**Data listing:**

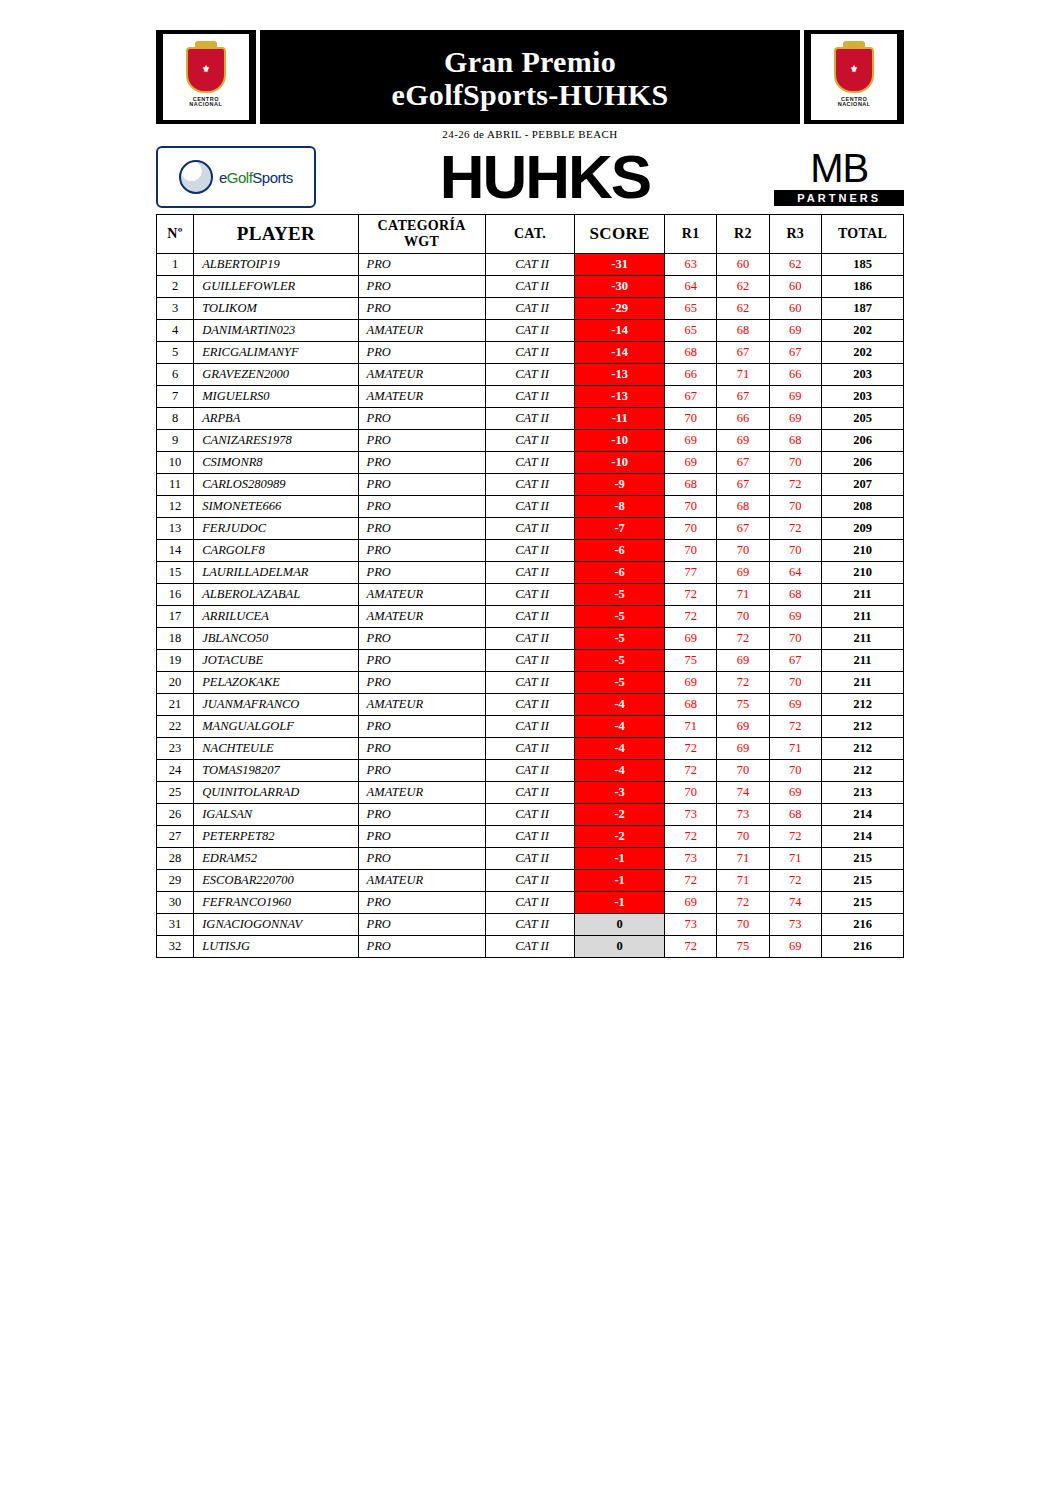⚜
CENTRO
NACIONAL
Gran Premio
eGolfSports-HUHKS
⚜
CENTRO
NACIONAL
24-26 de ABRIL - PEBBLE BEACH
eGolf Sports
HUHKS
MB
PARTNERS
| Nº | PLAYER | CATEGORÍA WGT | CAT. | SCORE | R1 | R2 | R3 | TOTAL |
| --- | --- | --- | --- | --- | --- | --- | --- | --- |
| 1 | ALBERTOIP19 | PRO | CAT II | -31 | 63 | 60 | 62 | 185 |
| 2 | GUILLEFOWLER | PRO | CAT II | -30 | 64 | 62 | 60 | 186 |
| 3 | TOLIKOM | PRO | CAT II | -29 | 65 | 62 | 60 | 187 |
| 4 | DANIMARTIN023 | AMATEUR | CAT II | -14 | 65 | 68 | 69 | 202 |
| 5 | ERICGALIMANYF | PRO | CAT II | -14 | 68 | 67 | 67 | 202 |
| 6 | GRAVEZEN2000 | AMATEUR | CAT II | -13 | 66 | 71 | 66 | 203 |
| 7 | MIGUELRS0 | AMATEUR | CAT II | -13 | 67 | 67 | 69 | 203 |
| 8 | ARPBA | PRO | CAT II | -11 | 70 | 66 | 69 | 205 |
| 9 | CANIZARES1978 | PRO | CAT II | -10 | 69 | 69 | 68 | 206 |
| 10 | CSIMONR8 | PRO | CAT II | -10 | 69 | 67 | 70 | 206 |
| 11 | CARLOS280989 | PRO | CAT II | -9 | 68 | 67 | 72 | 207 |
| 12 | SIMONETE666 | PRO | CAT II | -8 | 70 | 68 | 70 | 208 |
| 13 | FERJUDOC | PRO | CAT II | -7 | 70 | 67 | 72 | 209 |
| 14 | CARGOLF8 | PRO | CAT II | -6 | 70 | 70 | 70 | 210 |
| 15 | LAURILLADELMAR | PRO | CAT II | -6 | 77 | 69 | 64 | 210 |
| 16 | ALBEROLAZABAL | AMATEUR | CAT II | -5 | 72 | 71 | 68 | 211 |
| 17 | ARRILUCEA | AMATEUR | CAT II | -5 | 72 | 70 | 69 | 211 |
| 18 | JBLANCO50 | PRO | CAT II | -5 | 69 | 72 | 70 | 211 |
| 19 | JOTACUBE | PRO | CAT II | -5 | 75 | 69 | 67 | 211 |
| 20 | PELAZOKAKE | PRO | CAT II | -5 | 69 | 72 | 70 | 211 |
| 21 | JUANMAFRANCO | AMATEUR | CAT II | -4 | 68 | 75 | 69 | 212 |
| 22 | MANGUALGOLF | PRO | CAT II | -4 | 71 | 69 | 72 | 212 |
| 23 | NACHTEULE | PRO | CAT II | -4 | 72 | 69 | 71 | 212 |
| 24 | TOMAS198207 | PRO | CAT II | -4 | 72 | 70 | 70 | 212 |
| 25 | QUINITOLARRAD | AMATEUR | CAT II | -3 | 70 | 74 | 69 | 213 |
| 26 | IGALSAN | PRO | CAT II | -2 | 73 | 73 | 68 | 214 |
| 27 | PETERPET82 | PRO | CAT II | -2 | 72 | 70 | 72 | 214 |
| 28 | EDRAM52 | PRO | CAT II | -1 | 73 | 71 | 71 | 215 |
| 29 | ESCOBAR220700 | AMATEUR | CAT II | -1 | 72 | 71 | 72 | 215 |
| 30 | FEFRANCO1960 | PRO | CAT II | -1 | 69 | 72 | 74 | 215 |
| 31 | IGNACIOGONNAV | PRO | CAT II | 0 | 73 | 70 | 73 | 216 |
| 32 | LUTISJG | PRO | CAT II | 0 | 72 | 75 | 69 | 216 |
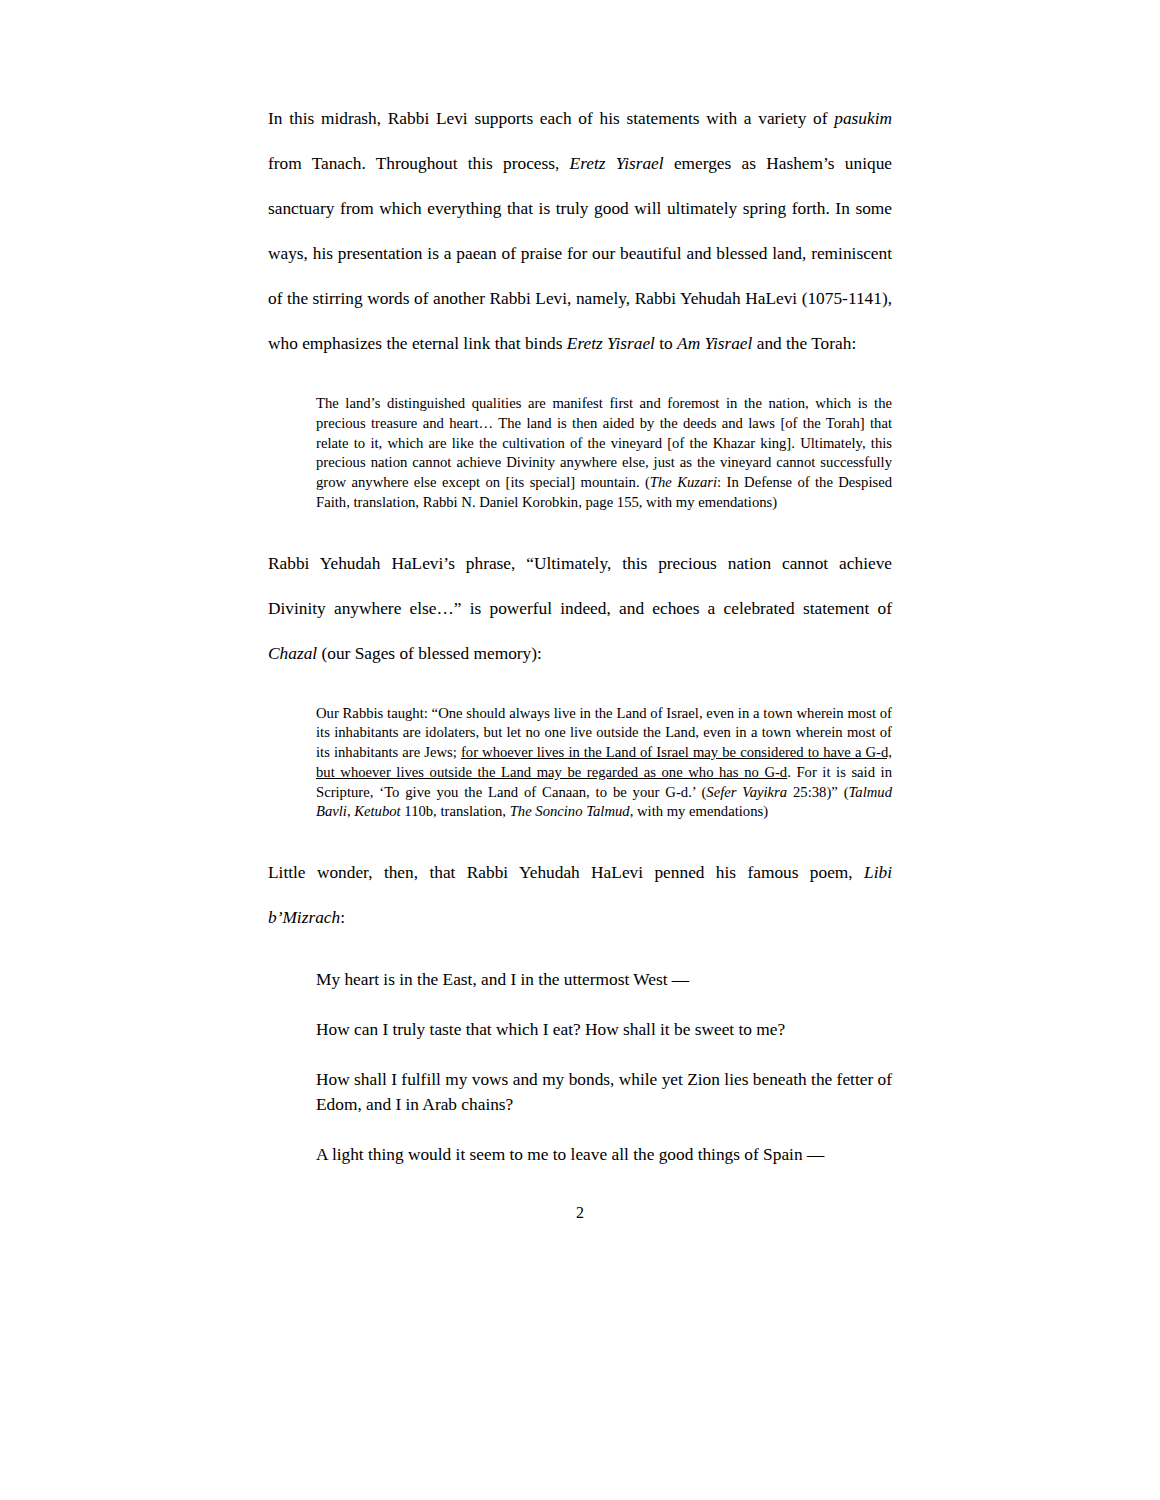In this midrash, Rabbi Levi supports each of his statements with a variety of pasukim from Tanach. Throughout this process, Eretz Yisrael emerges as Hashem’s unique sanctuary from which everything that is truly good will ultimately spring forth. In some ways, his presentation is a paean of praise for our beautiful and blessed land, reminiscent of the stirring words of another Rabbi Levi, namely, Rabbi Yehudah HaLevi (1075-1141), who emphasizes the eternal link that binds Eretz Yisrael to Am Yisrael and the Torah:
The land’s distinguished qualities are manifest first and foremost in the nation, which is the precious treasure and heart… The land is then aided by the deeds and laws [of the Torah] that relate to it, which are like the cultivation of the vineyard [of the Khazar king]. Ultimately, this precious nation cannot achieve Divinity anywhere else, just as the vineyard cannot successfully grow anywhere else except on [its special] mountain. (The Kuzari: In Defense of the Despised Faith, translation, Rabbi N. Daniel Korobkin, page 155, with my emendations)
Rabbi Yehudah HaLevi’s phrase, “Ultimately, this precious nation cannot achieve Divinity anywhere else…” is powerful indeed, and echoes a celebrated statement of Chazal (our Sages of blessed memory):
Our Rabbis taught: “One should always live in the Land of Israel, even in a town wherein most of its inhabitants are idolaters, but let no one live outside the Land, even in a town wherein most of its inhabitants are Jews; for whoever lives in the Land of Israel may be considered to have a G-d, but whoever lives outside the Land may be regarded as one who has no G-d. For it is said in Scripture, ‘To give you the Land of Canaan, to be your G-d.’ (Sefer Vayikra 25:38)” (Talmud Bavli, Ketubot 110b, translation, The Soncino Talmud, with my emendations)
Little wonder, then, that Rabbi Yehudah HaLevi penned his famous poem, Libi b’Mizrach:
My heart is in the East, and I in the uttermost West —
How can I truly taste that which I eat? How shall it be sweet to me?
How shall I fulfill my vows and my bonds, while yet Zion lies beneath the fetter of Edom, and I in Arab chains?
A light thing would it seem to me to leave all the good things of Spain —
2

**Task requirements:** Exactly and only the lines from the one containing "A light thing" to the end of the entries above are to be written out.

**Reply to the exercise:**
A light thing would it seem to me to leave all the good things of Spain —
2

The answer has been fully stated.